═══ Records ═══

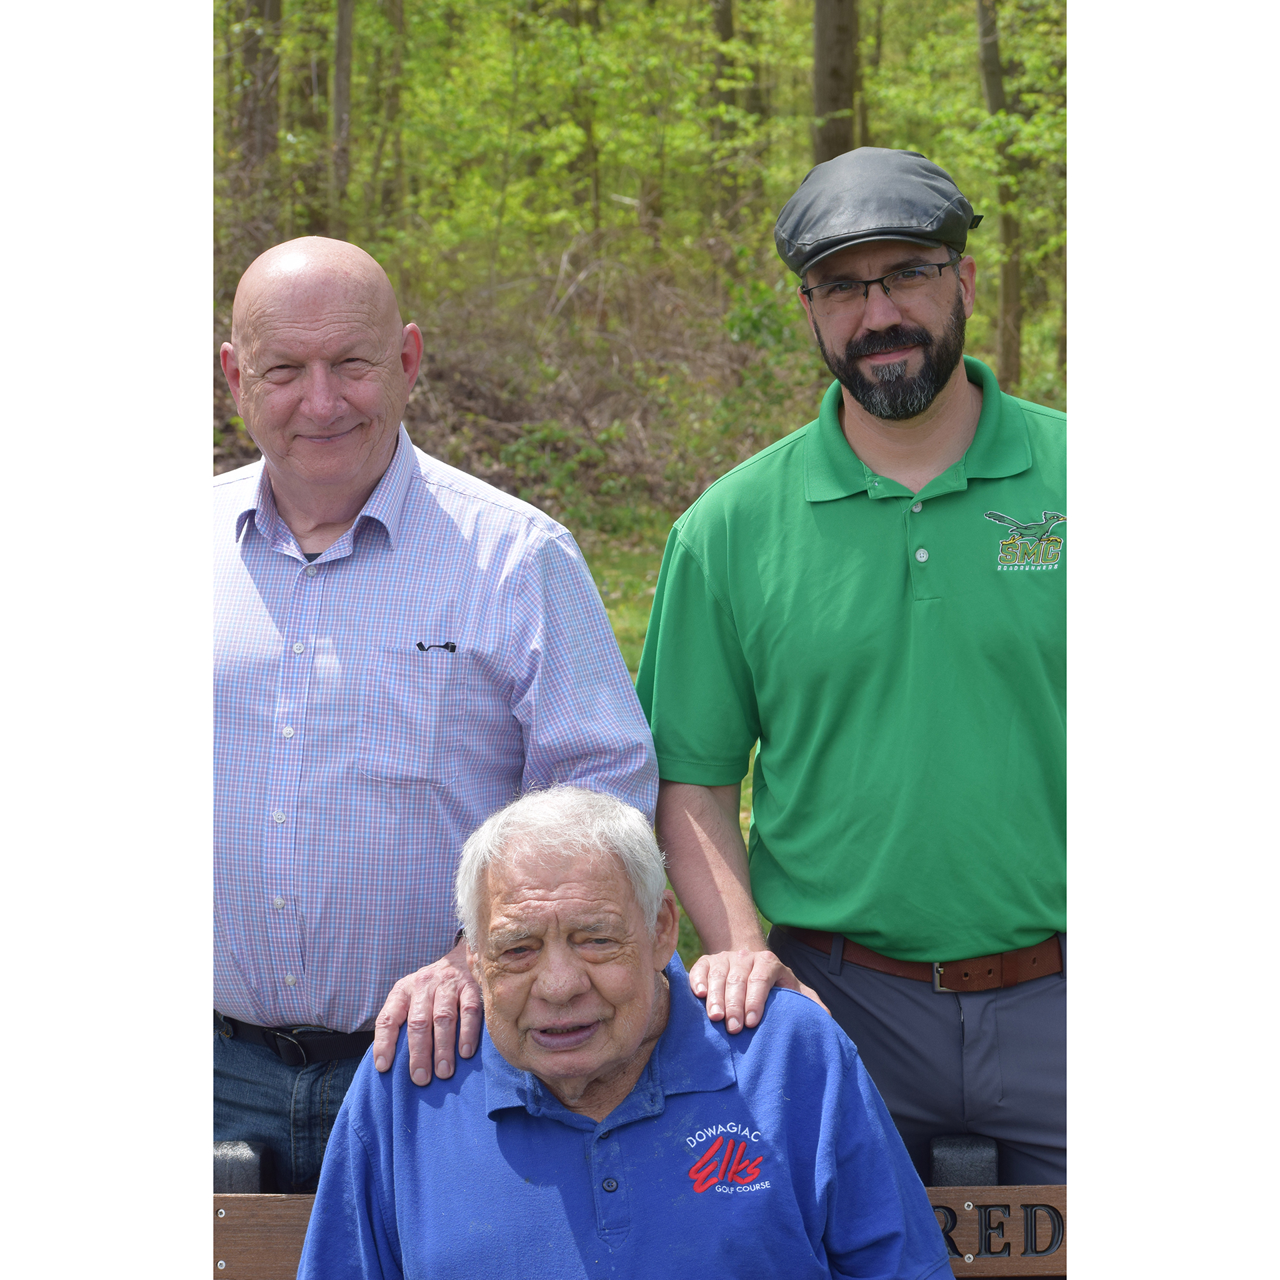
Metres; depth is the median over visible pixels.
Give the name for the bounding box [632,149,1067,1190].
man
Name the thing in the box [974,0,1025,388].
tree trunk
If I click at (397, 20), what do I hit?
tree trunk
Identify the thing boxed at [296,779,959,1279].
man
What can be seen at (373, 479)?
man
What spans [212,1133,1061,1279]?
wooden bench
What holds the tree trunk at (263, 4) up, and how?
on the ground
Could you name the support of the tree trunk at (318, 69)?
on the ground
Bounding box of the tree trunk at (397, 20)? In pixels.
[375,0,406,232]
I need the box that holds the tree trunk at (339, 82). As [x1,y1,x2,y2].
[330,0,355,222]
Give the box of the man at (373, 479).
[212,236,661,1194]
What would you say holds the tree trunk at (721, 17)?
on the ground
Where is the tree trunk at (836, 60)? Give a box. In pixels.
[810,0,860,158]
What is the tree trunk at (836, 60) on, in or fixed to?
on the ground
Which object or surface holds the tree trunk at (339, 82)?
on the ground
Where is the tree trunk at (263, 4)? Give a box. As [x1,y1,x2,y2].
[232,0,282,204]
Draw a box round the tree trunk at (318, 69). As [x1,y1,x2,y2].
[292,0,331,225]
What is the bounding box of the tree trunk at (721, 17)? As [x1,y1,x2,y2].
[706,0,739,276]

═══

[What is needed]: All the lines above are to be reproduced exactly, except the pictures.

[Solution for this task]:
Metres; depth is the median over visible pixels.
Give the name for the bounding box [632,149,1067,1190].
man
Name the thing in the box [974,0,1025,388].
tree trunk
If I click at (397, 20), what do I hit?
tree trunk
Identify the thing boxed at [296,779,959,1279].
man
What can be seen at (373, 479)?
man
What spans [212,1133,1061,1279]?
wooden bench
What holds the tree trunk at (263, 4) up, and how?
on the ground
Could you name the support of the tree trunk at (318, 69)?
on the ground
Bounding box of the tree trunk at (397, 20)? In pixels.
[375,0,406,232]
I need the box that holds the tree trunk at (339, 82). As [x1,y1,x2,y2].
[330,0,355,222]
Give the box of the man at (373, 479).
[212,236,661,1194]
What would you say holds the tree trunk at (721, 17)?
on the ground
Where is the tree trunk at (836, 60)? Give a box. In pixels.
[810,0,860,158]
What is the tree trunk at (836, 60) on, in or fixed to?
on the ground
Which object or surface holds the tree trunk at (339, 82)?
on the ground
Where is the tree trunk at (263, 4)? Give a box. As [x1,y1,x2,y2].
[232,0,282,204]
Draw a box round the tree trunk at (318, 69). As [x1,y1,x2,y2].
[292,0,331,225]
What is the bounding box of the tree trunk at (721, 17)? As [x1,y1,x2,y2].
[706,0,739,276]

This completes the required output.